In 1902 Musco began a collaboration with Nino Martoglio, who had seen him in Rome in Malia of Luigi Capuana and I Mafiusi of Giuseppe Rizzotto and Gaetano Mosca. Martoglio became director of Musco's company in 1907, and wrote for him the plays San Giovanni decollatu and L'aria del continente. Musco also collaborated with Pier Maria Rosso di San Secondo, author of the play Madre, and he worked with Marinella Bragaglia and Rosina Anselmi. He also founded his own theater company, supported by the critic Renato Simoni and by Luigi Pirandello.

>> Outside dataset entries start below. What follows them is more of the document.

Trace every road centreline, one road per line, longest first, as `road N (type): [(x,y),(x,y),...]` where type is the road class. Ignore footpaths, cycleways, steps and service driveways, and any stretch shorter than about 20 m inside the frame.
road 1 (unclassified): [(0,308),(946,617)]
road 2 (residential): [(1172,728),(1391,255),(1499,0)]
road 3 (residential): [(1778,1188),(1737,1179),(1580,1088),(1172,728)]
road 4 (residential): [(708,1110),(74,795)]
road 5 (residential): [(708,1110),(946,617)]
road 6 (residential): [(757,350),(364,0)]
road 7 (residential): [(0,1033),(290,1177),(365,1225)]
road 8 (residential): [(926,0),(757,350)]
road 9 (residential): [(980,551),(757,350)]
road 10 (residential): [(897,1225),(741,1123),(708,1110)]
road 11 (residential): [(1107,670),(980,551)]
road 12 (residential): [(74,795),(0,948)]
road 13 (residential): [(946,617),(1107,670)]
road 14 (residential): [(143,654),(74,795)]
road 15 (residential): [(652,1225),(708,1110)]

The latter wrote a number of comedies for him to play, including Il berretto a sonagli (which he played in Rome), Liolà, and Pensaci, Giacomino!. This last was filmed with Musco in the lead role; his cinematic career had begun in 1932 and was a great success.

Musco died suddenly in Milan in 1936, immediately after a performance. He was the subject of a documentary directed by Giorgio Walter Chili in 1953, C'era una volta Angelo Musco.

==Filmography==
- Five to Nil (1932)
- The Matchmaker (1934)
- L'eredita dello zio buonanima (1934)
- God's Will Be Done (1936)
- The Amnesiac (1936)
- King of Diamonds (1936)
- L'aria del continente (1936)
- Pensaci, Giacomino! (1937)
- Gatta ci cova (1937)
- The Ferocious Saladin (1937)

==Bibliography==
- S. Zappulla Muscarà, E. Zappulla, Musco: immagini di un attore Catania, Giuseppe Maimone editore, 1987, ISBN 8877510137.
- E. Zappulla Angelo Musco e il teatro del suo tempo Catania, Giuseppe Maimone editore, 1991, ISBN 8877510471.